>>>
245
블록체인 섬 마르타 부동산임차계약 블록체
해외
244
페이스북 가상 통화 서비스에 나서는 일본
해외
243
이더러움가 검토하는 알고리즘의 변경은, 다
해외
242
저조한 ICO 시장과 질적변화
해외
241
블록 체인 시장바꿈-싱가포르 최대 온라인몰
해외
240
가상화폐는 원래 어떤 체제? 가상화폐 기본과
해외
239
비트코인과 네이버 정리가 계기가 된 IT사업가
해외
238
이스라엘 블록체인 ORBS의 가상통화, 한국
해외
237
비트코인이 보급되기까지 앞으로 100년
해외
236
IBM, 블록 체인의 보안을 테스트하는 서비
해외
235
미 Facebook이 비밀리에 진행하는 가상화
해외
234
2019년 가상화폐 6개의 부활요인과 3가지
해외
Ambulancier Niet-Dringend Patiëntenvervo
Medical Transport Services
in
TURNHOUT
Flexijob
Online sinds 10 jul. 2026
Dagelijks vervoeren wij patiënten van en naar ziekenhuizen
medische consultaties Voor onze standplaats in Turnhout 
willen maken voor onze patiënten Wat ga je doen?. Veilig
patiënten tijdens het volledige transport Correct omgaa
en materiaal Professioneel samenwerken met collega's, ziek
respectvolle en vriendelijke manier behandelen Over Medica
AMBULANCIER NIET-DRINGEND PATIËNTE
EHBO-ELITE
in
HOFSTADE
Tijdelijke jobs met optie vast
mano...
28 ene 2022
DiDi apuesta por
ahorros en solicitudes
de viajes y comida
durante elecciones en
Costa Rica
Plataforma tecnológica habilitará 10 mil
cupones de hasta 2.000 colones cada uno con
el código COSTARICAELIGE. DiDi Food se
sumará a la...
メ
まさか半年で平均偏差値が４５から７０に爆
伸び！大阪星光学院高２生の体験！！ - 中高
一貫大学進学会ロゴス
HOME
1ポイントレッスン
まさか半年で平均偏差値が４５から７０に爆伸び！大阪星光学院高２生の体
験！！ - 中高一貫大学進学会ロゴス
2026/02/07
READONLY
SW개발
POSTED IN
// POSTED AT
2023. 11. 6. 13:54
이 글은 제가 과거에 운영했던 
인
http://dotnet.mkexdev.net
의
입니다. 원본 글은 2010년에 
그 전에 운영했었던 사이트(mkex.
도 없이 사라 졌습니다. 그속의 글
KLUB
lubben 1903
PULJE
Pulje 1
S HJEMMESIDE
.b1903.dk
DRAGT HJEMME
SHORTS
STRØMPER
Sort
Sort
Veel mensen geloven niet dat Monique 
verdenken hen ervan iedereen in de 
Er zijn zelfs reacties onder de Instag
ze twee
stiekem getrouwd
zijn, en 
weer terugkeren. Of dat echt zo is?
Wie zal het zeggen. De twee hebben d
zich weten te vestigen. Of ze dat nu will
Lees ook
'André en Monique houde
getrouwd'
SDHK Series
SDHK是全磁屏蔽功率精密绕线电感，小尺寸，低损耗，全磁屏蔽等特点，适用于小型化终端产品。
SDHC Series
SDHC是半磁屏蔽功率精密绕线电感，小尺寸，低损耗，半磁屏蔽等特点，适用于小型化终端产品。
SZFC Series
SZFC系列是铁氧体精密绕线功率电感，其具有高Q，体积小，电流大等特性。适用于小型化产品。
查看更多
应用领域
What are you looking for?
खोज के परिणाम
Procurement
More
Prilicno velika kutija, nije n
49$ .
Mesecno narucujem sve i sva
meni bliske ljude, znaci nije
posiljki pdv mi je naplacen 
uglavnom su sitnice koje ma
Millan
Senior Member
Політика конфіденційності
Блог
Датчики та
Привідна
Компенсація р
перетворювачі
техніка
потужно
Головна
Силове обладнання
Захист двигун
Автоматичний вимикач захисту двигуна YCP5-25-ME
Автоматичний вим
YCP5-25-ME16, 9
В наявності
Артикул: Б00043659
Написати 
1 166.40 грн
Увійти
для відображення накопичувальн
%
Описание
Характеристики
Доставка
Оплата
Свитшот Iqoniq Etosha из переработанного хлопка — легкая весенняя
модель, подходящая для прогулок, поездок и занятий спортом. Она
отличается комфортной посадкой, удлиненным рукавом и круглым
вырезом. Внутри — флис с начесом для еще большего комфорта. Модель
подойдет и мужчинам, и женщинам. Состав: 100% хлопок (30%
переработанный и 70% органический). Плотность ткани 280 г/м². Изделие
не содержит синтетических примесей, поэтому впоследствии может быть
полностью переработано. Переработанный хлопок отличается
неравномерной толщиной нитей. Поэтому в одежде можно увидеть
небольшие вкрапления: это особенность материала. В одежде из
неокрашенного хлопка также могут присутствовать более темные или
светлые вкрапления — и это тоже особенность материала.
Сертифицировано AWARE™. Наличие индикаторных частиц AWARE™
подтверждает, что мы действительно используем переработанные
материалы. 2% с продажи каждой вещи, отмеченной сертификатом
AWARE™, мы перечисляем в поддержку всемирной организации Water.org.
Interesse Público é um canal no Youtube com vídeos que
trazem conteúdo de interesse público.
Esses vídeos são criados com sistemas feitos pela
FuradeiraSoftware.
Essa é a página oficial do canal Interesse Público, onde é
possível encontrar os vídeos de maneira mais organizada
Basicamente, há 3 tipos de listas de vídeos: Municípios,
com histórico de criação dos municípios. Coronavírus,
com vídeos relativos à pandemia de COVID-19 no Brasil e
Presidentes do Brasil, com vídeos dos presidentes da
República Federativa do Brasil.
<<<
Hand back the whole listing, exactly as it is.

▶ _Written answer_:
245
블록체인 섬 마르타 부동산임차계약 블록체
해외
244
페이스북 가상 통화 서비스에 나서는 일본
해외
243
이더러움가 검토하는 알고리즘의 변경은, 다
해외
242
저조한 ICO 시장과 질적변화
해외
241
블록 체인 시장바꿈-싱가포르 최대 온라인몰
해외
240
가상화폐는 원래 어떤 체제? 가상화폐 기본과
해외
239
비트코인과 네이버 정리가 계기가 된 IT사업가
해외
238
이스라엘 블록체인 ORBS의 가상통화, 한국
해외
237
비트코인이 보급되기까지 앞으로 100년
해외
236
IBM, 블록 체인의 보안을 테스트하는 서비
해외
235
미 Facebook이 비밀리에 진행하는 가상화
해외
234
2019년 가상화폐 6개의 부활요인과 3가지
해외
Ambulancier Niet-Dringend Patiëntenvervo
Medical Transport Services
in
TURNHOUT
Flexijob
Online sinds 10 jul. 2026
Dagelijks vervoeren wij patiënten van en naar ziekenhuizen
medische consultaties Voor onze standplaats in Turnhout 
willen maken voor onze patiënten Wat ga je doen?. Veilig
patiënten tijdens het volledige transport Correct omgaa
en materiaal Professioneel samenwerken met collega's, ziek
respectvolle en vriendelijke manier behandelen Over Medica
AMBULANCIER NIET-DRINGEND PATIËNTE
EHBO-ELITE
in
HOFSTADE
Tijdelijke jobs met optie vast
mano...
28 ene 2022
DiDi apuesta por
ahorros en solicitudes
de viajes y comida
durante elecciones en
Costa Rica
Plataforma tecnológica habilitará 10 mil
cupones de hasta 2.000 colones cada uno con
el código COSTARICAELIGE. DiDi Food se
sumará a la...
メ
まさか半年で平均偏差値が４５から７０に爆
伸び！大阪星光学院高２生の体験！！ - 中高
一貫大学進学会ロゴス
HOME
1ポイントレッスン
まさか半年で平均偏差値が４５から７０に爆伸び！大阪星光学院高２生の体
験！！ - 中高一貫大学進学会ロゴス
2026/02/07
READONLY
SW개발
POSTED IN
// POSTED AT
2023. 11. 6. 13:54
이 글은 제가 과거에 운영했던 
인
http://dotnet.mkexdev.net
의
입니다. 원본 글은 2010년에 
그 전에 운영했었던 사이트(mkex.
도 없이 사라 졌습니다. 그속의 글
KLUB
lubben 1903
PULJE
Pulje 1
S HJEMMESIDE
.b1903.dk
DRAGT HJEMME
SHORTS
STRØMPER
Sort
Sort
Veel mensen geloven niet dat Monique 
verdenken hen ervan iedereen in de 
Er zijn zelfs reacties onder de Instag
ze twee
stiekem getrouwd
zijn, en 
weer terugkeren. Of dat echt zo is?
Wie zal het zeggen. De twee hebben d
zich weten te vestigen. Of ze dat nu will
Lees ook
'André en Monique houde
getrouwd'
SDHK Series
SDHK是全磁屏蔽功率精密绕线电感，小尺寸，低损耗，全磁屏蔽等特点，适用于小型化终端产品。
SDHC Series
SDHC是半磁屏蔽功率精密绕线电感，小尺寸，低损耗，半磁屏蔽等特点，适用于小型化终端产品。
SZFC Series
SZFC系列是铁氧体精密绕线功率电感，其具有高Q，体积小，电流大等特性。适用于小型化产品。
查看更多
应用领域
What are you looking for?
खोज के परिणाम
Procurement
More
Prilicno velika kutija, nije n
49$ .
Mesecno narucujem sve i sva
meni bliske ljude, znaci nije
posiljki pdv mi je naplacen 
uglavnom su sitnice koje ma
Millan
Senior Member
Політика конфіденційності
Блог
Датчики та
Привідна
Компенсація р
перетворювачі
техніка
потужно
Головна
Силове обладнання
Захист двигун
Автоматичний вимикач захисту двигуна YCP5-25-ME
Автоматичний вим
YCP5-25-ME16, 9
В наявності
Артикул: Б00043659
Написати 
1 166.40 грн
Увійти
для відображення накопичувальн
%
Описание
Характеристики
Доставка
Оплата
Свитшот Iqoniq Etosha из переработанного хлопка — легкая весенняя
модель, подходящая для прогулок, поездок и занятий спортом. Она
отличается комфортной посадкой, удлиненным рукавом и круглым
вырезом. Внутри — флис с начесом для еще большего комфорта. Модель
подойдет и мужчинам, и женщинам. Состав: 100% хлопок (30%
переработанный и 70% органический). Плотность ткани 280 г/м². Изделие
не содержит синтетических примесей, поэтому впоследствии может быть
полностью переработано. Переработанный хлопок отличается
неравномерной толщиной нитей. Поэтому в одежде можно увидеть
небольшие вкрапления: это особенность материала. В одежде из
неокрашенного хлопка также могут присутствовать более темные или
светлые вкрапления — и это тоже особенность материала.
Сертифицировано AWARE™. Наличие индикаторных частиц AWARE™
подтверждает, что мы действительно используем переработанные
материалы. 2% с продажи каждой вещи, отмеченной сертификатом
AWARE™, мы перечисляем в поддержку всемирной организации Water.org.
Interesse Público é um canal no Youtube com vídeos que
trazem conteúdo de interesse público.
Esses vídeos são criados com sistemas feitos pela
FuradeiraSoftware.
Essa é a página oficial do canal Interesse Público, onde é
possível encontrar os vídeos de maneira mais organizada
Basicamente, há 3 tipos de listas de vídeos: Municípios,
com histórico de criação dos municípios. Coronavírus,
com vídeos relativos à pandemia de COVID-19 no Brasil e
Presidentes do Brasil, com vídeos dos presidentes da
República Federativa do Brasil.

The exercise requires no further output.